| EXERCISE |
Convert all of the items below into a two-column CSV with the header row item,answer and one row per item. Put each item's text and its answer in their own quoted fields, with every line break replaced by a space.

| Dataset entries |
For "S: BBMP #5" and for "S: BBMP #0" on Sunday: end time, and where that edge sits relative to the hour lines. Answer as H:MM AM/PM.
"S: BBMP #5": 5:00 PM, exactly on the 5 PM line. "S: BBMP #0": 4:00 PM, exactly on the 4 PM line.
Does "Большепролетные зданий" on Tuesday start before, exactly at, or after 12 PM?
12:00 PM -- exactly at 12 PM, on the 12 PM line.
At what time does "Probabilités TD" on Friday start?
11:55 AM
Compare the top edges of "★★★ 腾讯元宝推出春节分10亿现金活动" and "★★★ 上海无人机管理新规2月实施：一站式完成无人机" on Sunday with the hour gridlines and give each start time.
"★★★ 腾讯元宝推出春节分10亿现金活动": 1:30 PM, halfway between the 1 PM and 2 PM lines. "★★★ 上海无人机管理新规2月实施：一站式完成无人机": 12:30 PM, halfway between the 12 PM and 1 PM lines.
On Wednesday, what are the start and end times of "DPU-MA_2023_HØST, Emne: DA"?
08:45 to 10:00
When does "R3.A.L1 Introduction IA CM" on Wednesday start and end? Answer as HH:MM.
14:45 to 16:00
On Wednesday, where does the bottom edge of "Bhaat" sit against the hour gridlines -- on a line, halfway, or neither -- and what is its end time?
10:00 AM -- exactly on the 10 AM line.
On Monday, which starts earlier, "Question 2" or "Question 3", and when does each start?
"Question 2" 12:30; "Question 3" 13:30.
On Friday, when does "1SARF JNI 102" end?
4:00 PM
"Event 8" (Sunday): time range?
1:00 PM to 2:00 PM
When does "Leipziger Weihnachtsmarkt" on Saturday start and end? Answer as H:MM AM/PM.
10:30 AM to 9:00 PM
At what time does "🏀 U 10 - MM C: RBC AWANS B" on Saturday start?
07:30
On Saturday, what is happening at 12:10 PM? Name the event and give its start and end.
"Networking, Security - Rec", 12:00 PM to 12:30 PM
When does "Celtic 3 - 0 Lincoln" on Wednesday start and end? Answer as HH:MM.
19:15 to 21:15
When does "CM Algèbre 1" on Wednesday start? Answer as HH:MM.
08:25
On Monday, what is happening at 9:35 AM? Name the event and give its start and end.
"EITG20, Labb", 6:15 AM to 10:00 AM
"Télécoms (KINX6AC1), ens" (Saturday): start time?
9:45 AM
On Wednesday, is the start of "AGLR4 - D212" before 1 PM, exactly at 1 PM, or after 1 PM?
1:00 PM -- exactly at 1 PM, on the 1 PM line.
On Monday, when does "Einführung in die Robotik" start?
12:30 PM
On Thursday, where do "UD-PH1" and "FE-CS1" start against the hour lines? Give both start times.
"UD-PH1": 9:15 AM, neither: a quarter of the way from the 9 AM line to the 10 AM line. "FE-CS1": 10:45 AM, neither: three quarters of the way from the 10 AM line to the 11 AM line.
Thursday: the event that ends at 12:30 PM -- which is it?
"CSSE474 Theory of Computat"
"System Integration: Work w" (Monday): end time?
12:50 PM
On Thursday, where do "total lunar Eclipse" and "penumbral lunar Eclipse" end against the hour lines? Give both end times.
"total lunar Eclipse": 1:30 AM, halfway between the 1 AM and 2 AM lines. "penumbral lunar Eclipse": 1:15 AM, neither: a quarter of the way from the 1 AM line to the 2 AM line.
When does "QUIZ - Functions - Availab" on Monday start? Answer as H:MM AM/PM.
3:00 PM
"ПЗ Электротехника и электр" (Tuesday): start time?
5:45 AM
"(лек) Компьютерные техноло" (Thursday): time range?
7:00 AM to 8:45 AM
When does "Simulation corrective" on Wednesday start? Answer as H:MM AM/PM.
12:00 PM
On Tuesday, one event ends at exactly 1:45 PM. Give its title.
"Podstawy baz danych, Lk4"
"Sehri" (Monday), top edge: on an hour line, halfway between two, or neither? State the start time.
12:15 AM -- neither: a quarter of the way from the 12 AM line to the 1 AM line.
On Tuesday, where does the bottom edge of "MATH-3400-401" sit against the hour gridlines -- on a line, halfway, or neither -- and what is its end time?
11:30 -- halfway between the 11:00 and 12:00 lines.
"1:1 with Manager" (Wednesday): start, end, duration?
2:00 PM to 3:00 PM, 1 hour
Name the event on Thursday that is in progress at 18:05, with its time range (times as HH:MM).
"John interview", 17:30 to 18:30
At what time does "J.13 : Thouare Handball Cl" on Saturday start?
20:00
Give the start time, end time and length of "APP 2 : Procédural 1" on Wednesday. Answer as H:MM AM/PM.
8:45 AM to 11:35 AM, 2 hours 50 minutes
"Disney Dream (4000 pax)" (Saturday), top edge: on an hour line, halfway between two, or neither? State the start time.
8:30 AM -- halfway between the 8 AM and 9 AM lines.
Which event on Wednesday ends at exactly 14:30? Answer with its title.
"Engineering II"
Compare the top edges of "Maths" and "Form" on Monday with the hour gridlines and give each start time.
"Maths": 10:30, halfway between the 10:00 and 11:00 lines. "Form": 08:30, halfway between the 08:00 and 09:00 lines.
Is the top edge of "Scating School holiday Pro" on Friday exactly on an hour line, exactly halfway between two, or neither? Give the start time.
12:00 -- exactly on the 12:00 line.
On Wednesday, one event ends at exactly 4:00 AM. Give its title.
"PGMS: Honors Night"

| OUTPUT FOR THIS EXERCISE |
item,answer
"For ""S: BBMP #5"" and for ""S: BBMP #0"" on Sunday: end time, and where that edge sits relative to the hour lines. Answer as H:MM AM/PM.","""S: BBMP #5"": 5:00 PM, exactly on the 5 PM line. ""S: BBMP #0"": 4:00 PM, exactly on the 4 PM line."
"Does ""Большепролетные зданий"" on Tuesday start before, exactly at, or after 12 PM?","12:00 PM -- exactly at 12 PM, on the 12 PM line."
"At what time does ""Probabilités TD"" on Friday start?","11:55 AM"
"Compare the top edges of ""★★★ 腾讯元宝推出春节分10亿现金活动"" and ""★★★ 上海无人机管理新规2月实施：一站式完成无人机"" on Sunday with the hour gridlines and give each start time.","""★★★ 腾讯元宝推出春节分10亿现金活动"": 1:30 PM, halfway between the 1 PM and 2 PM lines. ""★★★ 上海无人机管理新规2月实施：一站式完成无人机"": 12:30 PM, halfway between the 12 PM and 1 PM lines."
"On Wednesday, what are the start and end times of ""DPU-MA_2023_HØST, Emne: DA""?","08:45 to 10:00"
"When does ""R3.A.L1 Introduction IA CM"" on Wednesday start and end? Answer as HH:MM.","14:45 to 16:00"
"On Wednesday, where does the bottom edge of ""Bhaat"" sit against the hour gridlines -- on a line, halfway, or neither -- and what is its end time?","10:00 AM -- exactly on the 10 AM line."
"On Monday, which starts earlier, ""Question 2"" or ""Question 3"", and when does each start?","""Question 2"" 12:30; ""Question 3"" 13:30."
"On Friday, when does ""1SARF JNI 102"" end?","4:00 PM"
"""Event 8"" (Sunday): time range?","1:00 PM to 2:00 PM"
"When does ""Leipziger Weihnachtsmarkt"" on Saturday start and end? Answer as H:MM AM/PM.","10:30 AM to 9:00 PM"
"At what time does ""🏀 U 10 - MM C: RBC AWANS B"" on Saturday start?","07:30"
"On Saturday, what is happening at 12:10 PM? Name the event and give its start and end.","""Networking, Security - Rec"", 12:00 PM to 12:30 PM"
"When does ""Celtic 3 - 0 Lincoln"" on Wednesday start and end? Answer as HH:MM.","19:15 to 21:15"
"When does ""CM Algèbre 1"" on Wednesday start? Answer as HH:MM.","08:25"
"On Monday, what is happening at 9:35 AM? Name the event and give its start and end.","""EITG20, Labb"", 6:15 AM to 10:00 AM"
"""Télécoms (KINX6AC1), ens"" (Saturday): start time?","9:45 AM"
"On Wednesday, is the start of ""AGLR4 - D212"" before 1 PM, exactly at 1 PM, or after 1 PM?","1:00 PM -- exactly at 1 PM, on the 1 PM line."
"On Monday, when does ""Einführung in die Robotik"" start?","12:30 PM"
"On Thursday, where do ""UD-PH1"" and ""FE-CS1"" start against the hour lines? Give both start times.","""UD-PH1"": 9:15 AM, neither: a quarter of the way from the 9 AM line to the 10 AM line. ""FE-CS1"": 10:45 AM, neither: three quarters of the way from the 10 AM line to the 11 AM line."
"Thursday: the event that ends at 12:30 PM -- which is it?","""CSSE474 Theory of Computat"""
"""System Integration: Work w"" (Monday): end time?","12:50 PM"
"On Thursday, where do ""total lunar Eclipse"" and ""penumbral lunar Eclipse"" end against the hour lines? Give both end times.","""total lunar Eclipse"": 1:30 AM, halfway between the 1 AM and 2 AM lines. ""penumbral lunar Eclipse"": 1:15 AM, neither: a quarter of the way from the 1 AM line to the 2 AM line."
"When does ""QUIZ - Functions - Availab"" on Monday start? Answer as H:MM AM/PM.","3:00 PM"
"""ПЗ Электротехника и электр"" (Tuesday): start time?","5:45 AM"
"""(лек) Компьютерные техноло"" (Thursday): time range?","7:00 AM to 8:45 AM"
"When does ""Simulation corrective"" on Wednesday start? Answer as H:MM AM/PM.","12:00 PM"
"On Tuesday, one event ends at exactly 1:45 PM. Give its title.","""Podstawy baz danych, Lk4"""
"""Sehri"" (Monday), top edge: on an hour line, halfway between two, or neither? State the start time.","12:15 AM -- neither: a quarter of the way from the 12 AM line to the 1 AM line."
"On Tuesday, where does the bottom edge of ""MATH-3400-401"" sit against the hour gridlines -- on a line, halfway, or neither -- and what is its end time?","11:30 -- halfway between the 11:00 and 12:00 lines."
"""1:1 with Manager"" (Wednesday): start, end, duration?","2:00 PM to 3:00 PM, 1 hour"
"Name the event on Thursday that is in progress at 18:05, with its time range (times as HH:MM).","""John interview"", 17:30 to 18:30"
"At what time does ""J.13 : Thouare Handball Cl"" on Saturday start?","20:00"
"Give the start time, end time and length of ""APP 2 : Procédural 1"" on Wednesday. Answer as H:MM AM/PM.","8:45 AM to 11:35 AM, 2 hours 50 minutes"
"""Disney Dream (4000 pax)"" (Saturday), top edge: on an hour line, halfway between two, or neither? State the start time.","8:30 AM -- halfway between the 8 AM and 9 AM lines."
"Which event on Wednesday ends at exactly 14:30? Answer with its title.","""Engineering II"""
"Compare the top edges of ""Maths"" and ""Form"" on Monday with the hour gridlines and give each start time.","""Maths"": 10:30, halfway between the 10:00 and 11:00 lines. ""Form"": 08:30, halfway between the 08:00 and 09:00 lines."
"Is the top edge of ""Scating School holiday Pro"" on Friday exactly on an hour line, exactly halfway between two, or neither? Give the start time.","12:00 -- exactly on the 12:00 line."
"On Wednesday, one event ends at exactly 4:00 AM. Give its title.","""PGMS: Honors Night"""